In keeping with the name of this blog in past posts I have featured art works that involve images of bottles by well-known artists, including Braque, Vlaminck, Tom Wesselman, and Andy Warhol. See the references below in “Note.” In this post I am recognizing an artist whose reputation in large part is based on his representations of bottles and other glass, ceramic and metal vessels gathered in his studio. His name is Giorgio Morandi, shown here with some of the items. Look carefully since you will see them again in some of the paintings to follow.
Morandi was born in Bologna, Italy, on July 20, 1890, the son of Andrea and Maria (Maccaferri) Morandi. The eldest of five children, Giorgio exhibited an artistic talent from an early age and in 1907 was sent to Bologna’s Academy of Find Arts where he excelled in his studies. Tragedy was to strike twice during his youth. In 1903 his brother Guiseppe died and in 1909 his father as well, leaving a family in which the youngest child was only three. At 19 years old Giorgio became the head of the family.
Despite these setbacks Morandi pressed ahead with his art, obtaining a position as instructor of drawing for elementary schools in Bologna, a city in which he would spend his entire life. With 20th Century improvements in communication he early was exposed to and influenced by the art of Cezanne, Derain, Douanier Rousseau, and later Picasso.
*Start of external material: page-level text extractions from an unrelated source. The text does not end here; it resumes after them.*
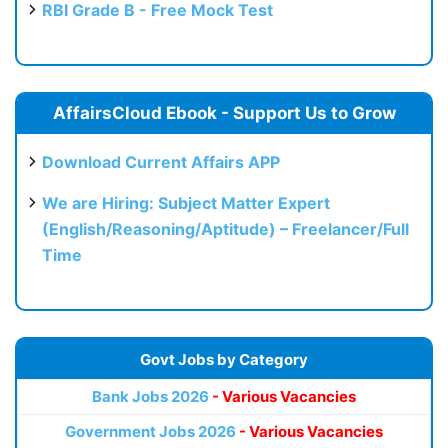
RBI Grade B - Free Mock Test
AffairsCloud Ebook - Support Us to Grow
Download Current Affairs APP
We are Hiring: Subject Matter Expert
(English/Reasoning/Aptitude) – Freelancer/Full
Time
Govt Jobs by Category
Bank Jobs 2026
- Various Vacancies
Government Jobs 2026
- Various Vacancies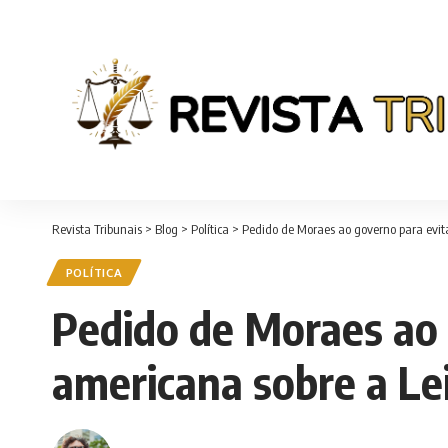
Revista Tribunais
>
Blog
>
Política
>
Pedido de Moraes ao governo para evita
POLÍTICA
Pedido de Moraes ao g
americana sobre a Le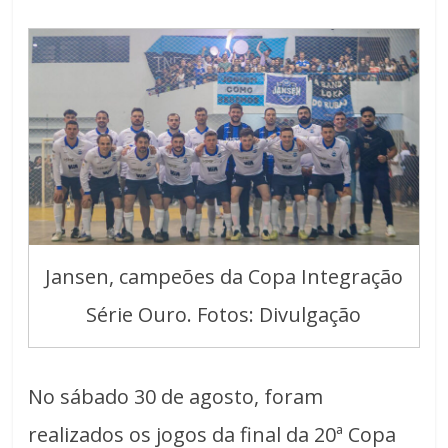
Jansen, campeões da Copa Integração
Série Ouro. Fotos: Divulgação
No sábado 30 de agosto, foram
realizados os jogos da final da 20ª Copa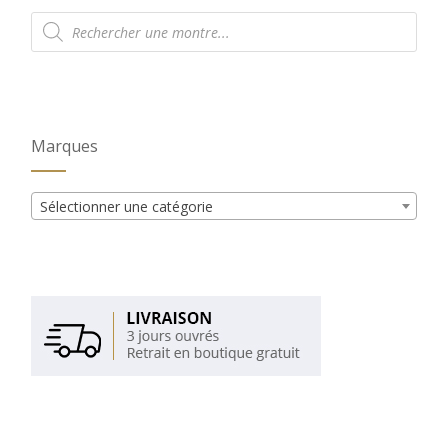
Recherche
de
produits
Marques
Sélectionner une catégorie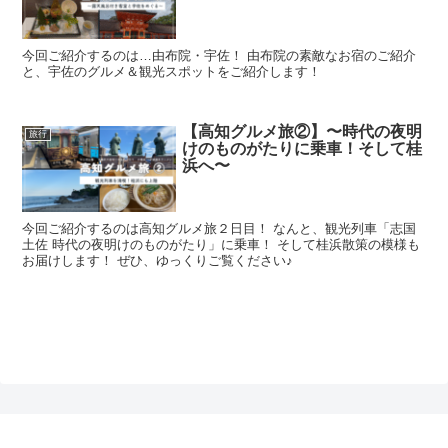
今回ご紹介するのは…由布院・宇佐！ 由布院の素敵なお宿のご紹介
と、宇佐のグルメ＆観光スポットをご紹介します！
【高知グルメ旅②】〜時代の夜明
旅行
けのものがたりに乗車！そして桂
浜へ〜
今回ご紹介するのは高知グルメ旅２日目！ なんと、観光列車「志国
土佐 時代の夜明けのものがたり」に乗車！ そして桂浜散策の模様も
お届けします！ ぜひ、ゆっくりご覧ください♪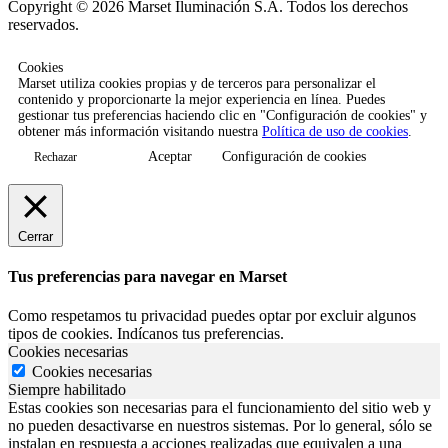
Copyright © 2026 Marset Iluminación S.A. Todos los derechos
reservados.
Cookies
Marset utiliza cookies propias y de terceros para personalizar el
contenido y proporcionarte la mejor experiencia en línea. Puedes
gestionar tus preferencias haciendo clic en "Configuración de cookies" y
obtener más información visitando nuestra
Política de uso de cookies
.
Aceptar
Configuración de cookies
Rechazar
Cerrar
Tus preferencias para navegar en Marset
Como respetamos tu privacidad puedes optar por excluir algunos
tipos de cookies. Indícanos tus preferencias.
Cookies necesarias
Cookies necesarias
Siempre habilitado
Estas cookies son necesarias para el funcionamiento del sitio web y
no pueden desactivarse en nuestros sistemas. Por lo general, sólo se
instalan en respuesta a acciones realizadas que equivalen a una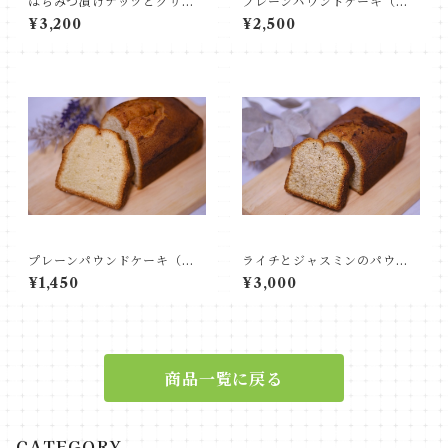
はちみつ漬けナッツとクリー
プレーンパウンドケーキ（ホ
ムチーズのパウンドケーキ
ール）
¥3,200
¥2,500
（ホール）
プレーンパウンドケーキ（ハ
ライチとジャスミンのパウン
ーフ）
ドケーキ（ホール）
¥1,450
¥3,000
商品一覧に戻る
CATEGORY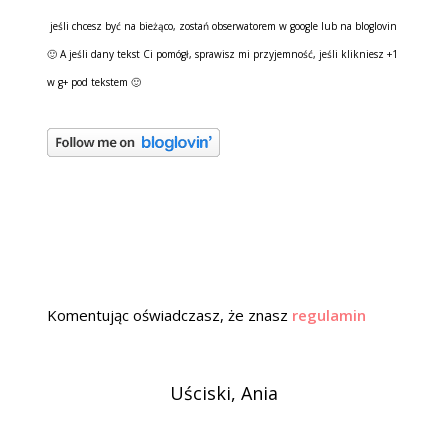
jeśli chcesz być na bieżąco, zostań obserwatorem w google lub na bloglovin
🙂 A jeśli dany tekst Ci pomógł, sprawisz mi przyjemność, jeśli klikniesz +1
w g+ pod tekstem 🙂
Komentując oświadczasz, że znasz
regulamin
Uściski, Ania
From Cezanne in particular Morandi understood the drama that everyday objects — vases, bottles, cup, bowls, fruit — could bring to a painting. An early effort shown above bears distinct relationship to the French post-Impressionist master. This effort appears classical and stiff, however, when compared to Morandi’s later efforts. He began increasingly to focus on the subtle changes of color, of atmosphere and arrangement of objects.
In Italian this kind of art is called “natura morta” or still life. Morandi proved to be a master of the genre, gathering items into his studio that would be painted over and over again. Note, for example, the tin cans in the photo of the artist. They would appear repeatedly in his art in tandem with vases, cups and other shapes.
As shown here, glass bottles were also objects of Morandi’s attention. The painting below appears to have two tall wine bottles in the background, as well as a milk glass bottle that might have held a liqueur like absinthe. Note too the carafe at the left. The wine it contains can clearly be seen through the glass.
Morandi also was enamored of the shapes of ceramic objects, particularly the bottle or jug shape. Shown here is a grouping of several such objects, two of them very similar in shape, usually termed by bottle collectors as “lady’s leg.”
The artist has emphasized them by backing each with an unidentifiable dark object. Note his faint signature at the bottom of the work.
As he continued painting for more than a half century, Morandi continually refined and simplified his approach to his still life paintings. Shown here is a artwork from the 1950s in which he has reduced his objects to five with the only curves are seen on a bottle and cup largely covered by three boxlike objects of varying colors. Simple, but to my eye at least, one of the most sophisticated and elegant of his “natura morta.”
A prolific worker, Morandi completed an estimated 1,350 paintings during his lifetime. Providing that he was not just “a one trick pony” with his still life output he also was a superb landscape artist, as demonstrated by the picture below. Even then, however, the buildings shown are reminiscent of the boxes above.
As a lifelong resident of Bologna, Morandi was a well recognized figure in his home town. He never married, living on Via Fordazza all his life with his three sisters. He died on June 18, 1964 and is buried in a family tomb at Bologna’s Certosa Cemetery. His reputation in the art world has continued to be strong, with major exhibitions this century at the New York Metropolitan Museum of Art and the Brussels Center for Fine Arts. His work is on continuous display at the Giorgio Morandi Museum in Bologna.
Note: Other posts on this blog that have featured bottles in art are the following: Andy Warhol, January 28, 2011; George Braque, July 20, 2013; Tom Wesselman, December 7, 2013, and Maurice de Vlaminck, January 18, 2014.